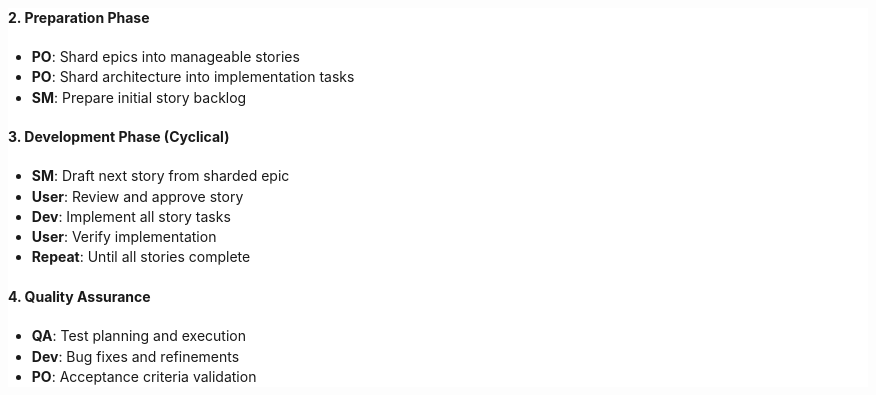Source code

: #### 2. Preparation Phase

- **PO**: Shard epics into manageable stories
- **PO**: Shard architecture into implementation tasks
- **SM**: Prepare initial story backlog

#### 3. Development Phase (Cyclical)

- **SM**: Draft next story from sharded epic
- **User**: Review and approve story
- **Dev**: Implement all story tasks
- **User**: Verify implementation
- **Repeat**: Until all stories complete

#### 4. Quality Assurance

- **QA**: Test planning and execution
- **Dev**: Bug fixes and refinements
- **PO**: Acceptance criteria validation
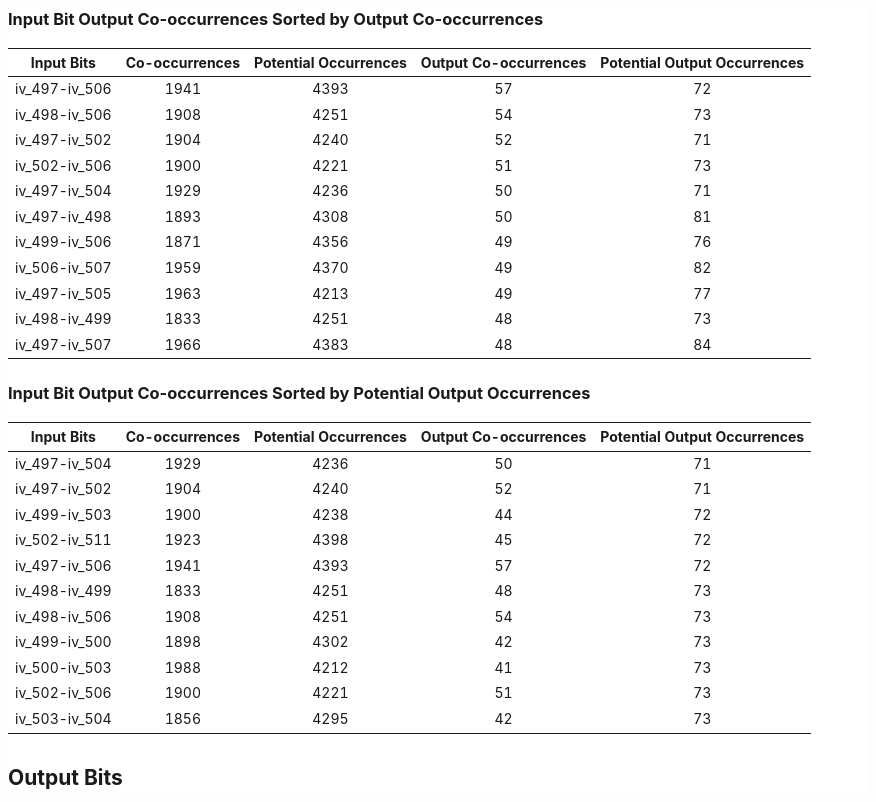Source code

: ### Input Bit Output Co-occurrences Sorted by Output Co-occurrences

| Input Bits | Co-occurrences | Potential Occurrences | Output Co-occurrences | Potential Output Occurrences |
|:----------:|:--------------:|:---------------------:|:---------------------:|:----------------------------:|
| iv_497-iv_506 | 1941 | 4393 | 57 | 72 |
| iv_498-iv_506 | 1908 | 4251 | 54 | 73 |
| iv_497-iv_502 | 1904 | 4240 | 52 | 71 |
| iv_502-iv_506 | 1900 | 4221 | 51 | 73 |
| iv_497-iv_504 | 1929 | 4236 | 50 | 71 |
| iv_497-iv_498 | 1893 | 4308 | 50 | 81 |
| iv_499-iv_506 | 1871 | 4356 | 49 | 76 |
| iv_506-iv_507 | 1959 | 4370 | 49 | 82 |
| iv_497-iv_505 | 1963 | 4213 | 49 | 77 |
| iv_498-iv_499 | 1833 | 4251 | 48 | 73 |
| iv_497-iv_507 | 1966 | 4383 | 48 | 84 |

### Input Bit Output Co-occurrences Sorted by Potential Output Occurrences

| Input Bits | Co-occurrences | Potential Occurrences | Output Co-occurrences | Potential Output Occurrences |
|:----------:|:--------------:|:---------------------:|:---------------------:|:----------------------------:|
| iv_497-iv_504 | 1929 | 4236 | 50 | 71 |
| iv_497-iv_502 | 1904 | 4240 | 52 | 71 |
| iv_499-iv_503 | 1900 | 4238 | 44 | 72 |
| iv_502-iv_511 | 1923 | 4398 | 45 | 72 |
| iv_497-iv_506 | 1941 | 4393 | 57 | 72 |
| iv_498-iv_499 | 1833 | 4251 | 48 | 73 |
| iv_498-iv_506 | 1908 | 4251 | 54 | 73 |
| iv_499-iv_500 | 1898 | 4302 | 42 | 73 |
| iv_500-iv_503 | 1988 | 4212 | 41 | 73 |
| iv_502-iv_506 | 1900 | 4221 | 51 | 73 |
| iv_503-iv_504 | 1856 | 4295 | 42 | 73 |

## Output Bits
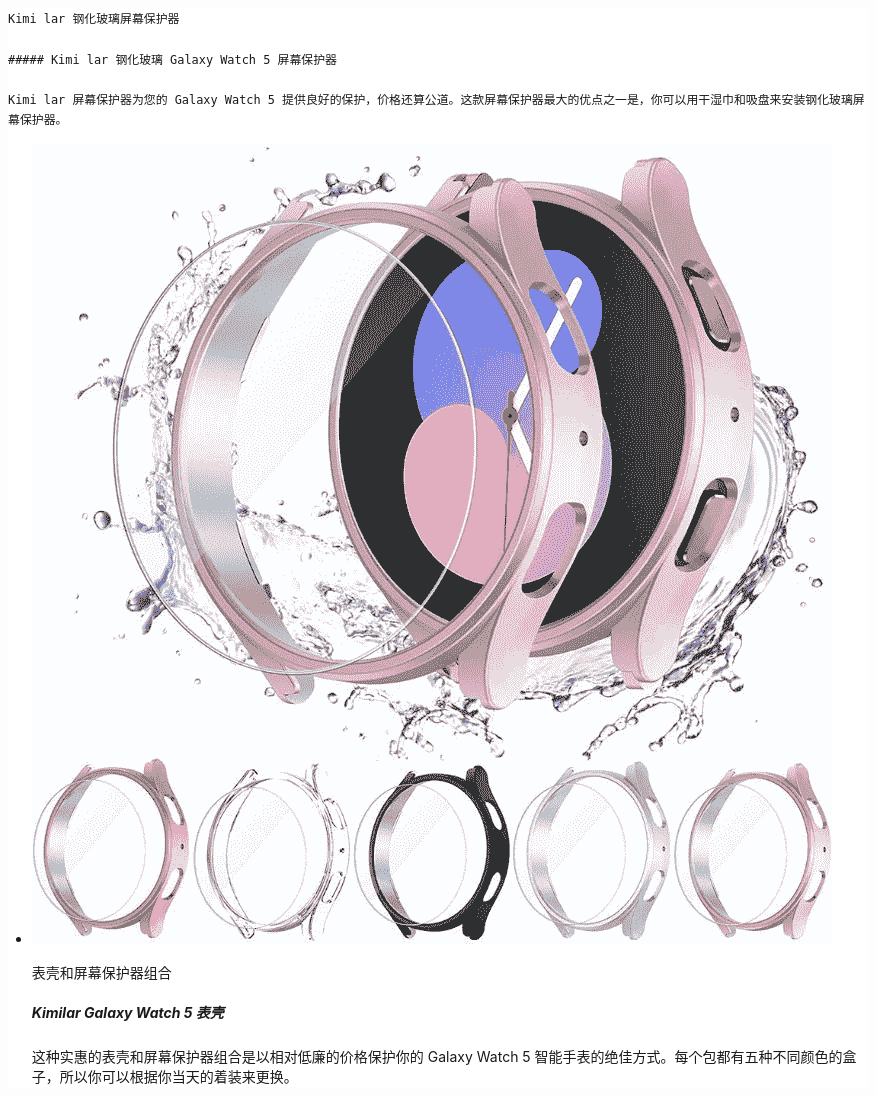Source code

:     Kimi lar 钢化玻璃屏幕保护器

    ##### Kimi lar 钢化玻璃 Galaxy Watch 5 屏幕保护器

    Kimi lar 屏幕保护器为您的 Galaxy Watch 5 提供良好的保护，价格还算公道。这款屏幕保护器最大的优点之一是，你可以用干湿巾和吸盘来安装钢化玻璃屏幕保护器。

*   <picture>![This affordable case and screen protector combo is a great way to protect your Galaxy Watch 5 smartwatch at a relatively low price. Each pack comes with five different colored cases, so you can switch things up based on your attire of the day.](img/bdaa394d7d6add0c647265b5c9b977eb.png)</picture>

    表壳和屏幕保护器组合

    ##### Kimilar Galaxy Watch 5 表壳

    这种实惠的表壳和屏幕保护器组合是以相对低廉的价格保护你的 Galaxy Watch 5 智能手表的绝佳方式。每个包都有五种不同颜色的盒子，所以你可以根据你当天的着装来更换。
====
▶ **Work task**: Your task is to copy the entries in full and exactly, without any images.

▶ **Result**:
Source code

: #### 2. Preparation Phase

- **PO**: Shard epics into manageable stories
- **PO**: Shard architecture into implementation tasks
- **SM**: Prepare initial story backlog

#### 3. Development Phase (Cyclical)

- **SM**: Draft next story from sharded epic
- **User**: Review and approve story
- **Dev**: Implement all story tasks
- **User**: Verify implementation
- **Repeat**: Until all stories complete

#### 4. Quality Assurance

- **QA**: Test planning and execution
- **Dev**: Bug fixes and refinements
- **PO**: Acceptance criteria validation
Source code

: ### Input Bit Output Co-occurrences Sorted by Output Co-occurrences

| Input Bits | Co-occurrences | Potential Occurrences | Output Co-occurrences | Potential Output Occurrences |
|:----------:|:--------------:|:---------------------:|:---------------------:|:----------------------------:|
| iv_497-iv_506 | 1941 | 4393 | 57 | 72 |
| iv_498-iv_506 | 1908 | 4251 | 54 | 73 |
| iv_497-iv_502 | 1904 | 4240 | 52 | 71 |
| iv_502-iv_506 | 1900 | 4221 | 51 | 73 |
| iv_497-iv_504 | 1929 | 4236 | 50 | 71 |
| iv_497-iv_498 | 1893 | 4308 | 50 | 81 |
| iv_499-iv_506 | 1871 | 4356 | 49 | 76 |
| iv_506-iv_507 | 1959 | 4370 | 49 | 82 |
| iv_497-iv_505 | 1963 | 4213 | 49 | 77 |
| iv_498-iv_499 | 1833 | 4251 | 48 | 73 |
| iv_497-iv_507 | 1966 | 4383 | 48 | 84 |

### Input Bit Output Co-occurrences Sorted by Potential Output Occurrences

| Input Bits | Co-occurrences | Potential Occurrences | Output Co-occurrences | Potential Output Occurrences |
|:----------:|:--------------:|:---------------------:|:---------------------:|:----------------------------:|
| iv_497-iv_504 | 1929 | 4236 | 50 | 71 |
| iv_497-iv_502 | 1904 | 4240 | 52 | 71 |
| iv_499-iv_503 | 1900 | 4238 | 44 | 72 |
| iv_502-iv_511 | 1923 | 4398 | 45 | 72 |
| iv_497-iv_506 | 1941 | 4393 | 57 | 72 |
| iv_498-iv_499 | 1833 | 4251 | 48 | 73 |
| iv_498-iv_506 | 1908 | 4251 | 54 | 73 |
| iv_499-iv_500 | 1898 | 4302 | 42 | 73 |
| iv_500-iv_503 | 1988 | 4212 | 41 | 73 |
| iv_502-iv_506 | 1900 | 4221 | 51 | 73 |
| iv_503-iv_504 | 1856 | 4295 | 42 | 73 |

## Output Bits
Source code

:     Kimi lar 钢化玻璃屏幕保护器

    ##### Kimi lar 钢化玻璃 Galaxy Watch 5 屏幕保护器

    Kimi lar 屏幕保护器为您的 Galaxy Watch 5 提供良好的保护，价格还算公道。这款屏幕保护器最大的优点之一是，你可以用干湿巾和吸盘来安装钢化玻璃屏幕保护器。

*   <picture>![This affordable case and screen protector combo is a great way to protect your Galaxy Watch 5 smartwatch at a relatively low price. Each pack comes with five different colored cases, so you can switch things up based on your attire of the day.](img/bdaa394d7d6add0c647265b5c9b977eb.png)</picture>

    表壳和屏幕保护器组合

    ##### Kimilar Galaxy Watch 5 表壳

    这种实惠的表壳和屏幕保护器组合是以相对低廉的价格保护你的 Galaxy Watch 5 智能手表的绝佳方式。每个包都有五种不同颜色的盒子，所以你可以根据你当天的着装来更换。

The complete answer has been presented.